Big data, big intelligence ?

Nous vivons à l’ère du soupçon. Les récents scandales associés aux affaires Cambridge Analytica ou autres ont semé le trouble dans les esprits. Considérée de façon neutre pendant des années, la data est devenue sujet à caution.

Aussi, faudrait-il préciser qu’il s’agit plus de l’utilisation de la data que le concept de données en tant que tel. Les réglementations européennes portées par la RGPD sont venues comme une première réponse aux interrogations de tout un chacun. En somme et pour caricaturer, nous aurions vécu une révolution des pôles. Le temps de la data triomphante, porteuse de progrès et croissance aurait fait place à cette ère de soupçons que nous évoquions dans les propos linéaires. Dès lors se pose un défi : réconcilier ces deux visions a priori antagonistes. La question serait donc, comment placer l’utilisation de la donnée au cœur d’un business model tout en assurant et garantissant une vigilance extrême face à tout risque de dérives.

Prenons quelques instants pour rappeler ce qu’est réellement une data. Une définition simple consisterait à la rapporter à une matière première. C’est à mon avis une vision parcellaire voire trompeuse. Qui dit matière première dit transformation. La donnée, au contraire, entre plus dans un processus de circulation d’enrichissement et d’irrigation. De sorte que l’action transformatrice ne consiste pas en une transformation mais dans la maîtrise de la pertinence du flux.

Et, c’est là que le rôle de banquier, le métier de banquier et l’ADN même du banquier prennent une résonance nouvelle. Être banquier c’est être un tiers de confiance au service de ses clients. C’est un engagement moral bien sûr mais aussi réglementaire. La relation entre une banque et son client ne peut s’envisager sans le préalable de la confiance.

Et si on y regarde de plus près, la véritable question posée par le big data est une question de confiance. Prenons un exemple, purement empirique : un ciblage en termes de publicité est opéré auprès d’un consommateur et ne pose en soi pas de réel problème. Qu’en échange d’un service numérique gratuit un utilisateur livre un certain nombre de données ne pose pas non plus problème. Ce sont des pratiques plébiscitées et des business model pleinement acceptés. Google est gratuit et personne ne s’en plaint. Les craintes viennent donc du détournement de la rupture d’un pacte de confiance tacite.

Aussi, faut-il réinstaurer un cadre, des pratiques, des points de vigilance, des outils de suivi et surtout de la transparence.
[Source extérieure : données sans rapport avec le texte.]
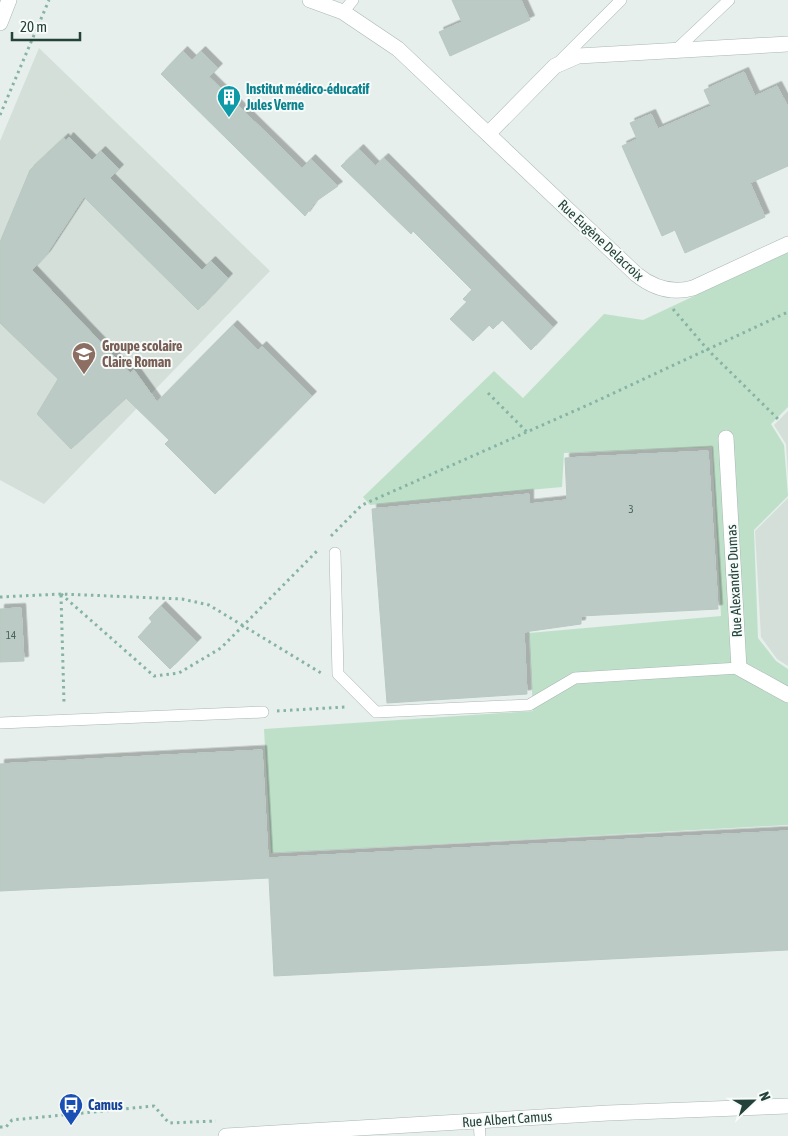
<svg xmlns="http://www.w3.org/2000/svg" width="788" height="1136" font-family="'Asap Condensed',sans-serif">
<style>
.built{fill:#d4dfda}
.green{fill:#bfe0c8}
.building{fill:#bbcac4;stroke:#b8c9c2;filter:url(#shadow)}
.lines{fill:none;stroke-linecap:round;stroke-linejoin:round}
.lane-casing{stroke:#a8b8b2;stroke-width:12}
.street-casing{stroke:#a8b8b2;stroke-width:16}
.path{stroke:#86b3a5;stroke-width:3;stroke-dasharray:2.5 4;stroke-linecap:butt}
.lane{stroke:#fff;stroke-width:11}
.street{stroke:#fff;stroke-width:15}
.labels{text-anchor:middle;dominant-baseline:central;stroke-width:4;stroke-linejoin:round;paint-order:stroke}
.number-label{font-size:11px;fill:#4a645c}
.culture-label{font-size:14px;font-weight:bold;fill:#0d838f;stroke:#f7fbf9;text-anchor:start}
.street-label{font-size:14px;fill:#24423a;stroke:#f7fbf9}
.education-label{font-size:14px;font-weight:bold;fill:#785e54;stroke:#f7fbf9;text-anchor:start}
.transit-label{font-size:14px;font-weight:bold;fill:#164399;stroke:#f7fbf9;text-anchor:start}
</style>
<defs>
<filter id="shadow"><feDropShadow dx="4.5" dy="-4.5" stdDeviation="0" flood-color="#0004"/></filter>
</defs>
<rect width="100%" height="100%" fill="#e6efeb"/>
<!-- built -->
<g class="built">
<path d="M39,48l231,223 -226,233 -44,-24v-339z"/>
<path d="M788,411v65l-2,-32 -12,-19z"/>
<path d="M788,498v168l-11,-7 -16,-22 -6,-106z"/>
</g>
<!-- green -->
<path class="green" d="M788,252v155l-17,17 13,21 4,51 -34,34 4,108 18,23 12,8v156l-517,28 -7,-124 269,-18 -4,-78 192,-17 -9,-169 -148,6 -2,34 -192,18 -7,-8 131,-126 29,27 81,-84 39,6z"/>
<!-- building -->
<g class="building">
<path d="M452,0h69l9,20 -80,36 -11,-24 23,-10z"/>
<path d="M183,51l9,9 9,-9 17,17 -9,9 93,91 9,-9 27,27 -23,16 -10,14 -144,-142z"/>
<path d="M744,72l11,24 22,-10 11,21v59l-38,17 15,34 -80,36 -10,-23 -13,6 -40,-90 15,-7 -7,-16 21,-9 7,15 53,-23 -7,-16z"/>
<path d="M69,137l23,23 9,-9 18,18 -9,9 92,92 9,-9 17,17 -30,32 -114,-113 -38,58 -14,15 98,103 4,-3 23,32 76,-77 25,25 4,-4 50,50 -97,98 -50,-50 4,-4 -43,-42 -55,51 -34,-35 21,-35 -58,-56v-81l30,-72 34,-32 2,3z"/>
<path d="M359,149l16,17 9,-8 169,169 -22,23 -29,-30 -9,9 -4,-4 -16,16 -23,-22 17,-17 -4,-3 9,-9 -59,-59 -2,3 -70,-68z"/>
<path d="M708,451l10,158 -137,7v8l-57,8 3,62 -140,9 -15,-194 157,-15v10l38,-4 -2,-42z"/>
<path d="M161,606l36,36 -27,27 -32,-32 14,-15 -3,-4z"/>
<path d="M21,608l3,53 -24,1v-53z"/>
<path d="M262,750l6,108 520,-27v119l-514,26 -5,-98 -269,13v-127z"/>
</g>
<g class="lines">
<!-- lane casing -->
<g class="lane-casing">
<g id="lane">
<path d="M343,12l10,-12"/>
<path d="M677,49l52,-49"/>
<path d="M560,61l61,-61"/>
<path d="M335,553l3,121 38,38 153,-7 46,-27 164,-10"/>
<path d="M0,723l263,-11"/>
<path d="M479,1121l1,15"/>
</g>
</g>
<!-- street casing -->
<g class="street-casing">
<g id="street">
<path d="M310,0l33,12 55,37 238,225c17,14 35,20 57,14l95,-44"/>
<path d="M0,23l9,-23"/>
<path d="M488,134l67,-68 23,-10 210,-12"/>
<path d="M726,438l13,230 49,27"/>
<path d="M226,1136l382,-23 180,-7"/>
</g>
</g>
<!-- path -->
<g class="path">
<path d="M0,115l49,-115"/>
<path d="M673,309l35,41 71,70"/>
<path d="M488,393l39,39"/>
<path d="M331,536l31,-31 228,-101 198,-92"/>
<path d="M61,594l93,82 25,-3 42,-25 97,-98"/>
<path d="M61,595l3,108"/>
<path d="M0,597l61,-3 121,5 27,6 112,68"/>
<path d="M277,711l69,-4"/>
<path d="M0,1127h6l6,-7 142,-14 15,17 47,-2"/>
</g>
<!-- lane -->
<use href="#lane" class="lane"/>
<!-- street -->
<use href="#street" class="street"/>
</g>
<!-- icons -->
<defs>
<g id="building-pin" transform="scale(1.25)"><path d="M0 17L-7.5 6A9.5 9.5 0 1 1 7.5 6Z" fill="#0f9aa8" stroke="#f7fbf9"/><path d="M-4-6H4V6H1V3H-1V6H-4ZM-2.5-4.3h1.7v1.8h-1.7ZM.8-4.3h1.7v1.8H.8ZM-2.5-1h1.7V.8h-1.7ZM.8-1h1.7V.8H.8Z" fill="#fff"/></g>
<g id="school-pin" transform="scale(1.25)"><path d="M0 17L-7.5 6A9.5 9.5 0 1 1 7.5 6Z" fill="#8d6e63" stroke="#f7fbf9"/><path d="M0-5L7-2L0 1L-7-2ZM-4 1L0 2.5L4 1V4Q0 6-4 4Z" fill="#fff"/></g>
<g id="bus-pin" transform="scale(1.25)"><path d="M0 17L-7.5 6A9.5 9.5 0 1 1 7.5 6Z" fill="#1a4fb4" stroke="#f7fbf9"/><path d="M-5-6H5V4H4V6H2V4H-2V6H-4V4H-5ZM-3.5-4V0h7V-4ZM-3.5 1.2v1.5H-2V1.2ZM2 1.2v1.5H3.5V1.2Z" fill="#fff"/></g>
</defs>
<g fill-rule="evenodd">
<use href="#building-pin" x="229" y="97"/>
<use href="#school-pin" x="84" y="354"/>
<use href="#bus-pin" x="71" y="1105"/>
</g>
<g class="labels">
<!-- number labels -->
<g class="number-label">
<text x="631" y="509">3</text>
<text x="11" y="635">14</text>
</g>
<!-- culture labels -->
<g class="culture-label">
<text x="246" y="89">Institut médico-éducatif<tspan x="246" dy="16">Jules Verne</tspan></text>
</g>
<!-- street labels -->
<g class="street-label">
<text transform="translate(601 240) rotate(43)">Rue Eugène Delacroix</text>
<text transform="translate(734 581) rotate(-93)">Rue Alexandre Dumas</text>
<text transform="translate(507 1119) rotate(-4)">Rue Albert Camus</text>
</g>
<!-- education labels -->
<g class="education-label">
<text x="102" y="346">Groupe scolaire<tspan x="102" dy="16">Claire Roman</tspan></text>
</g>
<!-- transit labels -->
<g class="transit-label">
<text x="88" y="1105">Camus</text>
</g>
</g>
<!-- north arrow -->
<g transform="translate(753 1101) rotate(68)" stroke="#f7fbf9" stroke-width="4" paint-order="stroke">
<path d="M0-4L9 19L0 12L-9 19Z" fill="#24423a"/>
<text y="-8" font-size="14" font-weight="bold" text-anchor="middle" fill="#24423a">N</text>
</g>
<!-- scale -->
<path d="M12 32v8h68v-8" fill="none" stroke="#24423a" stroke-width="2.5"/>
<text x="20" y="32" font-size="15" fill="#24423a" stroke="#f7fbf9" stroke-width="4" paint-order="stroke">20 m</text>
</svg>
Nous ne pouvons plus concevoir une économie sans data. Cette révolution philosophique et technologique est aujourd’hui trop profondément ancrée au cœur de nos économies pour qu’un hypothétique retour en arrière soit possible. Il nous faut donc imaginer ce monde d’après et apprendre des dérives passées avec enthousiasme, vigilance et un sens certain de la responsabilité.